If you are not able to create quickstarts or import projects its most probably webhooks not being setup correctly.

Check out the webhooks troubleshooting guide

Comparison to 2.x

From a high level Jenkins X 3.x similar to 2.x in that:

  • We use GitOps to manage applications, configurations and versions; keeping everything but secret values in git

However we’ve made a few changes in 3.x:

  • We have a simpler UX now for setting up Jenkins X which uses a library of GitOps repository templates you can start from
    • This lets you choose the closest example to the kind of infrastructure, tools and secret store you want to use so it’s easier to get started if your requirements fit the common quickstarts
  • The setup/install/upgrade process runs inside kubernetes rather than on a developers laptop
    • This avoids all kinds of issues with different installations of tools like git, kubectl, helm etc
  • In 2.x we always had a git repository for Dev, Staging and Production.
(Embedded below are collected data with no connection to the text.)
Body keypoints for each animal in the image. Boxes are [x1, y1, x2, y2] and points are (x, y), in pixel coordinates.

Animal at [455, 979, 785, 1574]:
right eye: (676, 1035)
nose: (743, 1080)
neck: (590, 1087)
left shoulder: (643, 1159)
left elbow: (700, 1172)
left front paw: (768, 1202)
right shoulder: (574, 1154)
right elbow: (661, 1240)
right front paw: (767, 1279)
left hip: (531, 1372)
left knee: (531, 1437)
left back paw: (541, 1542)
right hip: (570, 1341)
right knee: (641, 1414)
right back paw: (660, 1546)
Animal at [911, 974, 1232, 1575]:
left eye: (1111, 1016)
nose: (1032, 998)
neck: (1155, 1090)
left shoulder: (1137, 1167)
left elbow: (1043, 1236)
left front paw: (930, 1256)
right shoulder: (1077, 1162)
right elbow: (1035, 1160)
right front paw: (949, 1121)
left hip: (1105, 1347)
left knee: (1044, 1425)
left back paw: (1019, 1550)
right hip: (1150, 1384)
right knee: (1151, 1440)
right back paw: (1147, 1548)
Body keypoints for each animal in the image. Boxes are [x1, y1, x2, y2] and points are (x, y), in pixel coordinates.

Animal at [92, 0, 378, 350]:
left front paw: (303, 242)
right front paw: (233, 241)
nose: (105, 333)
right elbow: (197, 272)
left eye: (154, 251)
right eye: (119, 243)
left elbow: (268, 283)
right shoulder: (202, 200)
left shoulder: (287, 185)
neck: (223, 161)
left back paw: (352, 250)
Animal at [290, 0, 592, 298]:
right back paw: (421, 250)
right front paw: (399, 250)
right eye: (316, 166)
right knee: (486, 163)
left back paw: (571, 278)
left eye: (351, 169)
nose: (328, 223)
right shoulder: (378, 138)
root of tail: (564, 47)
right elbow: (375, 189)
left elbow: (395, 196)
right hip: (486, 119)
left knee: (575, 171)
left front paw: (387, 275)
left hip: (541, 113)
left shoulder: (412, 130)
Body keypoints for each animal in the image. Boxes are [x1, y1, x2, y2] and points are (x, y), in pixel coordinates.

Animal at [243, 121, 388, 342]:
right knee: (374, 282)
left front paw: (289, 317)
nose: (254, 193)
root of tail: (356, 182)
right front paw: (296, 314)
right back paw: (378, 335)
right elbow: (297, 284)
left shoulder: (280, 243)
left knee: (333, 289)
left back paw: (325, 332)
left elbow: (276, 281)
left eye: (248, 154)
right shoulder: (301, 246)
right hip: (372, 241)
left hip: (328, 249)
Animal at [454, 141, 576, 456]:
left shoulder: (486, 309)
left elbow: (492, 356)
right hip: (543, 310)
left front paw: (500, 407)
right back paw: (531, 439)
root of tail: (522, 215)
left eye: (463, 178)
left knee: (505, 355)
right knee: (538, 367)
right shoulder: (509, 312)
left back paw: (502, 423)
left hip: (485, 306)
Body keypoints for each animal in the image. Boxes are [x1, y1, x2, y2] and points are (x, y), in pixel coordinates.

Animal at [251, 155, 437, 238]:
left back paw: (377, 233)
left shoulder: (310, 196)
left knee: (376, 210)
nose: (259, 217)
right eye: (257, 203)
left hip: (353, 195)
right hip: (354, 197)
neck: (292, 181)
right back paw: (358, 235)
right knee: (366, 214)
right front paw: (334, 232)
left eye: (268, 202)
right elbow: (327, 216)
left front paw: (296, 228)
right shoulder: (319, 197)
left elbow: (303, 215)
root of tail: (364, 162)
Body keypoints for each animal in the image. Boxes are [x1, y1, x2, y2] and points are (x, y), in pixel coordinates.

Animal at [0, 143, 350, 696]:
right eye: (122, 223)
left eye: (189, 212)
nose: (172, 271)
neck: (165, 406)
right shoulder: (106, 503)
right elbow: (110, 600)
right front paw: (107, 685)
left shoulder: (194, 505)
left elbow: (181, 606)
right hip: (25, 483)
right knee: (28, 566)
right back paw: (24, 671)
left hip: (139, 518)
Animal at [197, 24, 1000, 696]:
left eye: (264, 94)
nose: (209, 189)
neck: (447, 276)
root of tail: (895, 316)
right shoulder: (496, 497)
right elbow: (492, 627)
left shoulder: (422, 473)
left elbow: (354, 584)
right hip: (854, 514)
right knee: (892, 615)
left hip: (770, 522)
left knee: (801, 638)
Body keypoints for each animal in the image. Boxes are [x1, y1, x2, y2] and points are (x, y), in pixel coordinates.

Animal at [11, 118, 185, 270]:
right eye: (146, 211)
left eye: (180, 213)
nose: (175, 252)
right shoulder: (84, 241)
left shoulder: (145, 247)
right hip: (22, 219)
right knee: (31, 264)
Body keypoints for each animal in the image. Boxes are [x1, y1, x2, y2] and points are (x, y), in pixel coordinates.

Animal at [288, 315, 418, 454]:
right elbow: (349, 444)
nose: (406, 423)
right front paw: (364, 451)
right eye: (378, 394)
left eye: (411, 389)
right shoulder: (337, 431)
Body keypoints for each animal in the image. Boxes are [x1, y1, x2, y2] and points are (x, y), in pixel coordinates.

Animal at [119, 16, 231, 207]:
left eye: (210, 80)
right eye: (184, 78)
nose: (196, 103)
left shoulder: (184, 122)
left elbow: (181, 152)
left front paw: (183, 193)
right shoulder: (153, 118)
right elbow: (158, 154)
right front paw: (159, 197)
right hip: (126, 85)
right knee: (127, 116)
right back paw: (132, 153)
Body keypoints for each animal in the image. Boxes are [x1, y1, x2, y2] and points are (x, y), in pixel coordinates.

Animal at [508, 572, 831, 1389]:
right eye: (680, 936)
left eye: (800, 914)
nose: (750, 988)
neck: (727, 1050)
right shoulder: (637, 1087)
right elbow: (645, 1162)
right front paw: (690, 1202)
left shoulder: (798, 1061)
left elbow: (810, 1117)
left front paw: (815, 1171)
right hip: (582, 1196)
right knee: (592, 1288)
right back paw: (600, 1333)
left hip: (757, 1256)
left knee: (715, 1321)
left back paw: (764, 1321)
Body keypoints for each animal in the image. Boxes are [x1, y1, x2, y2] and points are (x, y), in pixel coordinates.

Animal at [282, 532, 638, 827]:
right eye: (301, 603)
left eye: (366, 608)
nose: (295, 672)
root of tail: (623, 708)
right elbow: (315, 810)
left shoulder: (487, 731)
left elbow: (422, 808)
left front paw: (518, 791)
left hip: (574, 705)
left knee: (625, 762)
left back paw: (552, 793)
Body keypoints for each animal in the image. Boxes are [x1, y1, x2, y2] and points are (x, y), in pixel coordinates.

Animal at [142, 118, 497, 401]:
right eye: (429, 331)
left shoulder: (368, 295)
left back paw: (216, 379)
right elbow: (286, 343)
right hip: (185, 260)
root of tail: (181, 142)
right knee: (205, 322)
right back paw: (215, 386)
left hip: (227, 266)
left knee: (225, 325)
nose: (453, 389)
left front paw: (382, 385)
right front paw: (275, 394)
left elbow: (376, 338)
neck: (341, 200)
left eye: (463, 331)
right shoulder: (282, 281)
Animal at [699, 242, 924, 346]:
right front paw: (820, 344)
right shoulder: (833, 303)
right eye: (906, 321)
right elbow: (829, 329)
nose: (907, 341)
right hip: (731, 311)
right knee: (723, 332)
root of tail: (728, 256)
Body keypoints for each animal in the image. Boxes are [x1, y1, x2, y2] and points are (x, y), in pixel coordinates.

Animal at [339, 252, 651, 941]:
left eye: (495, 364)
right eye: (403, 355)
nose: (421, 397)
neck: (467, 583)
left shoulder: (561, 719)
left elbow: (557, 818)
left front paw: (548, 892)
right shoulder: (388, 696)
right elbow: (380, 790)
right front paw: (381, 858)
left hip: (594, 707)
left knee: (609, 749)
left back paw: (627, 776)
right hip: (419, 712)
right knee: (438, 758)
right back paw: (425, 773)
In 3.x if those environments are all inside the same cluster we use the same git repository for configuring cluster level resources and resources in any namespaces.
    • So by default there is 1 git repository with Jenkins X 3.x for the installation
    • Whenever you create separate clusters (e.g. for muticluster support and you want Staging / Production environments to be separate), then each cluster gets its own git repository.